Am I the sandman?
The work as application security specialit is to tell people how to improve their app o their overall system configuration from the security point of view.
After a couple of months, if you’re good enough they will feel a mixin about respect, scary and hate when they receive your email.
People don’t want to hear that they are good enough in doing something. Even this applies in a field outside their prophecies, they are rockstars and you a bad guy trying to piss them off.
People have their own perception about security:
- the classic one: we’re not a bank, we don’t have credit cards so people won’t attack our site. Making penetration test is useless, we even installed antivirus software.
- the one from people believing in appliances: we installed waf don’t we?!? So we’re safe, why bothering with making tests or reviewing the code?
- the immutable one: that server we never tested is in production since years. It works. Nobody attacked, why do you want to test it?
- the project manager one: we’re late in our schedule, we don’t have time for security tests.
The funny bit is that I would do the work for them, it’s part of my job to testing their code. As a psychological point of view it’s interesting in seeing that someone tell me not doing my job because they don’t want to read reports that it will bring them more mitigation activity.
It's either important to know that to me it's important to have a risky indicator about that server or that application.
Sometimes it happen that a web application is crappy and completely bad designed.

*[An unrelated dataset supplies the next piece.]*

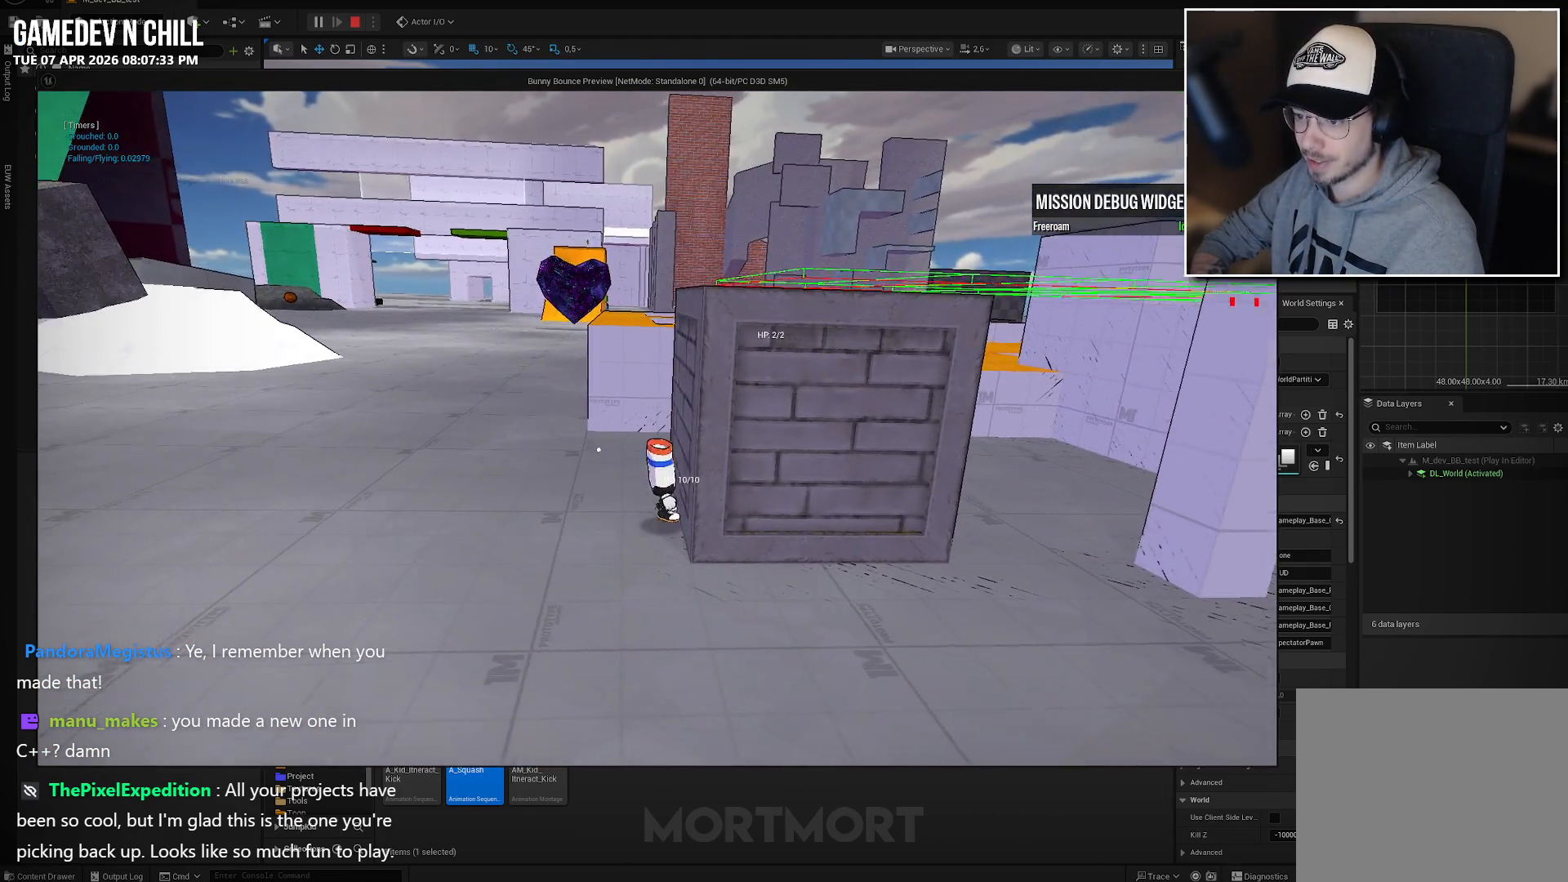
{"buttons": [], "left_stick": "left", "right_stick": "up", "events": [[50, "B", "up"], [350, "left_stick", "left"], [350, "right_stick", "up-right"], [467, "right_stick", "up"]]}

It suffered almost all risks scored in the Owasp Top 10 but remediating is almost impossible.
It would cost too much
And they say this to me as I reported them the useless modifications in the world.
I don’t think we, as application security guys, can breach all people in the Information Technology. Moreover we can’t breach people they have more power than us from the internal politcal point of view.
It’s not an easy job. You have to deal with people that most of time don’t understand the technical report you’re submitting or, even worse, they don’t want to understand what are you saying. They just stopped listening when you say “some mitigation steps are necessary”.
You don’t have to take this as a personal offense, just carry on you must understand their needs and try to make a tradeoff with your security needs.
It’s not a job when everything is black or white, you have to use all the possible greyscale combination if you want to reach most of your developer or executive audience.